The standards within a WUIC will vary according to regional needs, but typically include:

  • Structure density and location: number of structures allowed in areas at risk from wildfire, plus setbacks.
  • Building materials and construction: roof assembly and covering, eaves, vents, gutters, exterior walls, windows, non-combustible building materials.
  • Vegetation management: tree-thinning, spacing, and trimming; removal of vegetation under tree canopies, and landscaping.
  • Emergency vehicle access: driveways, turnarounds, emergency access roads, marking of roads, and property address markers.
  • Water supply: approved water sources and adequate water supply.
  • Fire protection: automatic sprinkler systems, propane tank storage.

The National Research Council Canada is currently developing new guidelines to address overheating in buildings, flooding resilience, and wildfire-urban interface design. The WUIC requirements of the NBC are reported to be an opt-in component and not part of mandatory section of the code. In this way, provinces or municipalities will be able to opt into the regulation if they feel it applies to their area and if they want to improve their management of the risk.

A new index

Insurance companies need better information about the risk of wildfire across their portfolios so that they can manage their exposure, and encourage the changes that help to mitigate the risk. Similar to giving credits for backflow preventers being installed in areas where sewer backup is known to be a risk, insurers can encourage mitigation of wildfire risk in areas that are known to have wildfire risk.

Insurers need a system that is standardized across their Canadian portfolio so that the results are consistent and can be easily integrated into their digital underwriting systems. For this reason, the Canadian Wildfire Grading Index4 has been created to provide insurers with standardized measures of wildfire risk across Canada.

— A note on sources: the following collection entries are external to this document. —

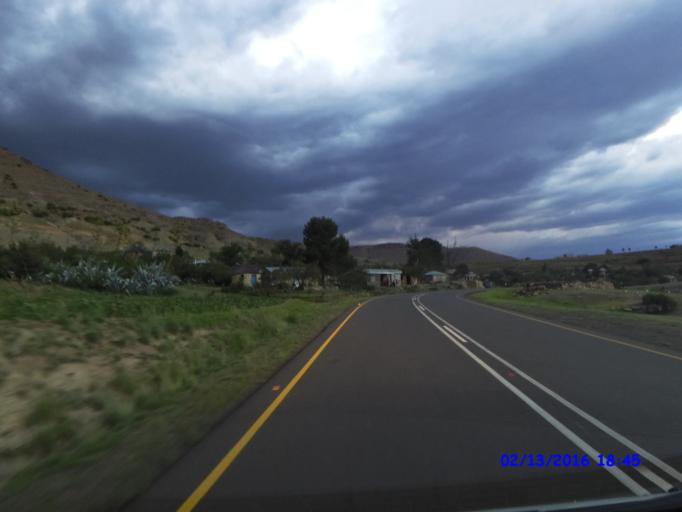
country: LS
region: Qacha's Nek
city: Qacha's Nek
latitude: -30.0567
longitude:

The Wildfire Grading Index benchmarks the relative level of wildfire risk for all locations across Canada. Importantly, the system allows insurers to measure the wildfire risk across their portfolio in a standardized way for all properties they insure across Canada. The index considers the variables that have been identified as being the most significant and influential in terms of wildfire risk, such as climate factors, vegetation, soil, topography, and proximity to suppression resources.

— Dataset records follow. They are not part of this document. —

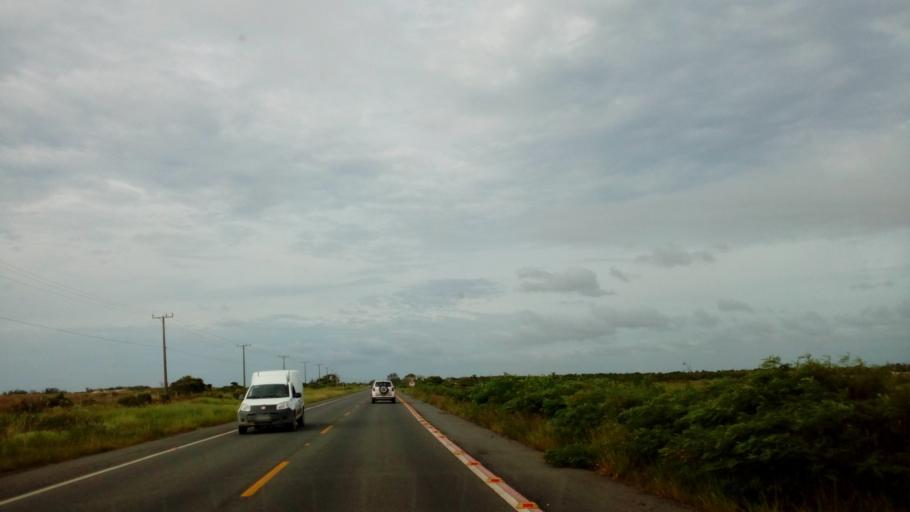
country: BR
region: Santa Catarina
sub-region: Laguna
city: Laguna
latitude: -28.5828
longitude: -48.8288
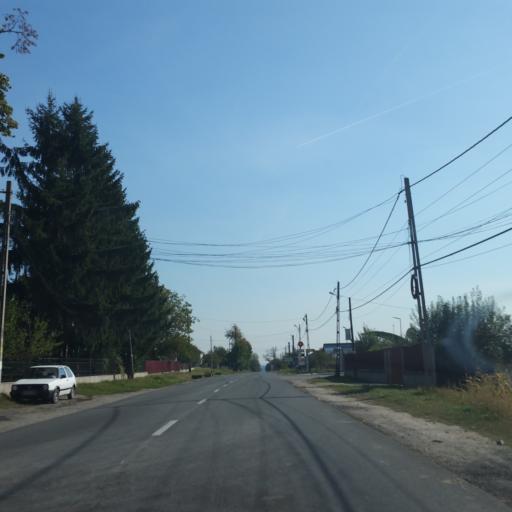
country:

This system will help insurers understand and manage the wildfire risk and provide a feedback loop that helps property owners, community stakeholders, and regional and provincial agencies to engage and participate in the measurement and mitigation of the wildfire risk.

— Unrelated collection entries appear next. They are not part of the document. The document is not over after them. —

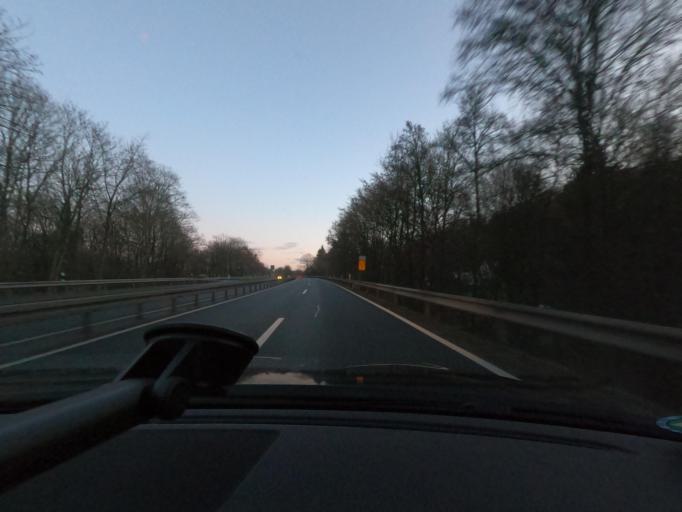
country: DE
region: Lower Saxony
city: Osterode am Harz
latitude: 51.7257
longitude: 10.2426
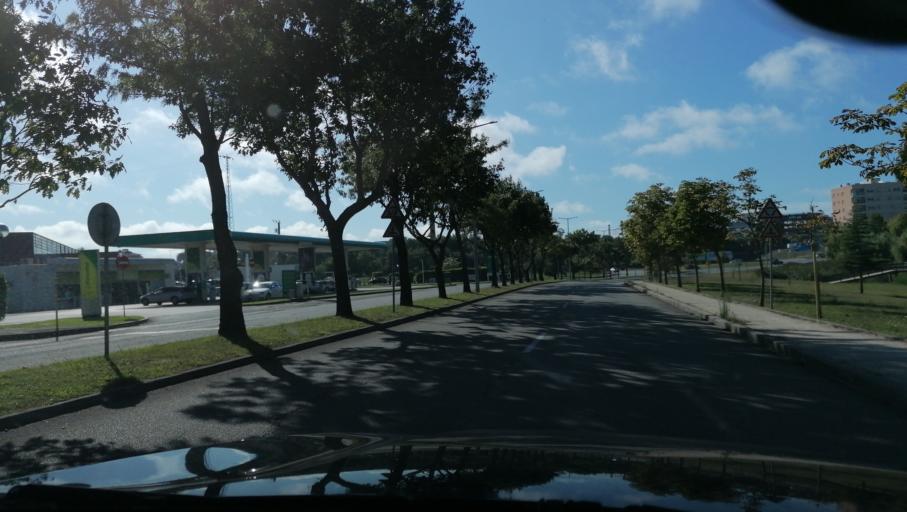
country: PT
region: Aveiro
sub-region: Aveiro
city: Aveiro
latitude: 40.6374
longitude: -8.6389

The system incorporates many data sources from federal, provincial, and local governments and is designed to continuously improve as better data becomes available.

One of the most important features of the system, which follows the same concept as the Canadian Fire Insurance Grading Index, is that the indexed risk is adjusted based on best practices of suppression and mitigation. In the case of wildfire risk there is widespread agreement that the best practices for mitigation include implementation of FireSmart at the property, subdivision, and regional levels. As such, these factors have been included in the Index. Communities can report on implementation of FireSmart and receive credit that adjusts the measured wildfire-risk levels.

Once property insurers are able to take into account the level of wildfire risk, property owners, communities, and regional agencies will have an increased incentive to engage in the process of measuring and mitigating the risks.

Wildfire is a significant concern for the Canadian P&C industry, but with the integration of the best information possible, insurers can manage the risk and even help their clients to be as prepared as possible. Brokers are encouraged to talk to their underwriters about the implementation of the Wildfire Grading Index on insured properties within wildfire-interface areas.